Al Qaida is stronger than it was before the 9/11 terror attack because it has "mutated and spread" and can hit from many directions, says Republican Rep. Peter King of New York.
The former House Homeland Security chairman told ABC's "This Week" on Sunday that the intercepted terrorist communications that caused the closings of 22 American embassies and consulates for a day across northern Africa and the Middle East is "a wake-up call."
"Al Qaida on the Arabian Peninsula is probably the most deadly of all the Al Qaida affiliates," King said.
"The assumption is that it's probably most likely to happen in the Middle East at or about one of the embassies, but there’s no guarantee of that at all,” King told ABC.

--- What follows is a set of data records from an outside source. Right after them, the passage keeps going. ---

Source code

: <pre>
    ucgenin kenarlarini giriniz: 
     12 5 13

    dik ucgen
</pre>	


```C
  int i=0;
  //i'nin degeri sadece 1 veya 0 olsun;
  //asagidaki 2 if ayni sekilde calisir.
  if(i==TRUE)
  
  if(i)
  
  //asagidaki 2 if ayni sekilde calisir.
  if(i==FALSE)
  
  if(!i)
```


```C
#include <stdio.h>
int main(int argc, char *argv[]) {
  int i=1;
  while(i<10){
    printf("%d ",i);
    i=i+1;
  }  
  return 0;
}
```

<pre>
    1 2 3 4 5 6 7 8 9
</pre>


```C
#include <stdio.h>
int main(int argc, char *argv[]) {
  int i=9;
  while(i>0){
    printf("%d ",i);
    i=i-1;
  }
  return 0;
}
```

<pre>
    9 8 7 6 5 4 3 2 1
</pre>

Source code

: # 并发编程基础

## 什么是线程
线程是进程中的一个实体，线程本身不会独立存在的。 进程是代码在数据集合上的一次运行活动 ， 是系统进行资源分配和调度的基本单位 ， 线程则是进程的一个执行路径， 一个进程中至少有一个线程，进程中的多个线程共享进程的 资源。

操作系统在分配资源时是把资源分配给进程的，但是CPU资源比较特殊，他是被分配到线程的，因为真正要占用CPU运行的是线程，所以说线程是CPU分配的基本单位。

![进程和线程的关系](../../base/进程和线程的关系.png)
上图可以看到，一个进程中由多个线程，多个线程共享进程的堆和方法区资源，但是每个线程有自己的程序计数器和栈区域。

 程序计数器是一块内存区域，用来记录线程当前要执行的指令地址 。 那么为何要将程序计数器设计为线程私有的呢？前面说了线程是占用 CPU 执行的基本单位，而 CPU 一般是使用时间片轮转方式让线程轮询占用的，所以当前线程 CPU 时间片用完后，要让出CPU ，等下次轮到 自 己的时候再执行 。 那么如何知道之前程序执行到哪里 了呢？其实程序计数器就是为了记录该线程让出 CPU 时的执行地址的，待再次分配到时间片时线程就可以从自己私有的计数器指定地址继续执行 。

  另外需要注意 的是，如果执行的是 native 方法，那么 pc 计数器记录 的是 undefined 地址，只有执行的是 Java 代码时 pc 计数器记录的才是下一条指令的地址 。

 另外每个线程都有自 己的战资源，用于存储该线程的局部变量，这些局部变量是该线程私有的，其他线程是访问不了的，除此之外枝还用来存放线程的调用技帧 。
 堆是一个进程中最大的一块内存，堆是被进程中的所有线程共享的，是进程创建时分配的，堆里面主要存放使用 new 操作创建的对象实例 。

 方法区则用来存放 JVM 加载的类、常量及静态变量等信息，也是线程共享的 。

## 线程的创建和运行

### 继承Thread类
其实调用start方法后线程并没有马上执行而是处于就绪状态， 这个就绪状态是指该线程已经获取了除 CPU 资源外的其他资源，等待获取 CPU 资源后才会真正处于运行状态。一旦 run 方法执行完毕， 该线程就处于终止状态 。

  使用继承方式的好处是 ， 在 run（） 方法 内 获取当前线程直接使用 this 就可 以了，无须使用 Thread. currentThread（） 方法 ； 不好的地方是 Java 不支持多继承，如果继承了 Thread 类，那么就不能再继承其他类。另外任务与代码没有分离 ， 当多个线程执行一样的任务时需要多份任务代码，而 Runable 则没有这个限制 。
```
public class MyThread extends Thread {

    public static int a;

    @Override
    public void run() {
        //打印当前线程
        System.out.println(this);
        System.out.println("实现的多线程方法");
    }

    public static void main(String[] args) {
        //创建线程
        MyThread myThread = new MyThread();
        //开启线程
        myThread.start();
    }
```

“It could be in Europe, in the United States. It could be a series of combined attacks. It could be the same concept as the 2006 liquid explosive planned attacks where there were going to be a series of combined attacks carried out almost simultaneously. So we have to be ready for everything," King said.
Appearing on the same show, Rep. Dutch Ruppersberger, a Maryland Democrat, denied a New York Times report that putting emphasis on the terrorist threat was a good way to divert attention from the National Security Agency's controversial surveillance program.
“We have NSA people going to work every day whose purpose is to collect information against terrorist attacks,” Ruppersberger said, noting that many in the agency have died in their attempts to gather intelligence for the U.S. military. "The people who work at NSA are hardworking people who follow the law.”
King agreed, saying "It's absolutely crazy to say there's any conspiracy here. The government would have been totally negligent if it did not take the actions taken."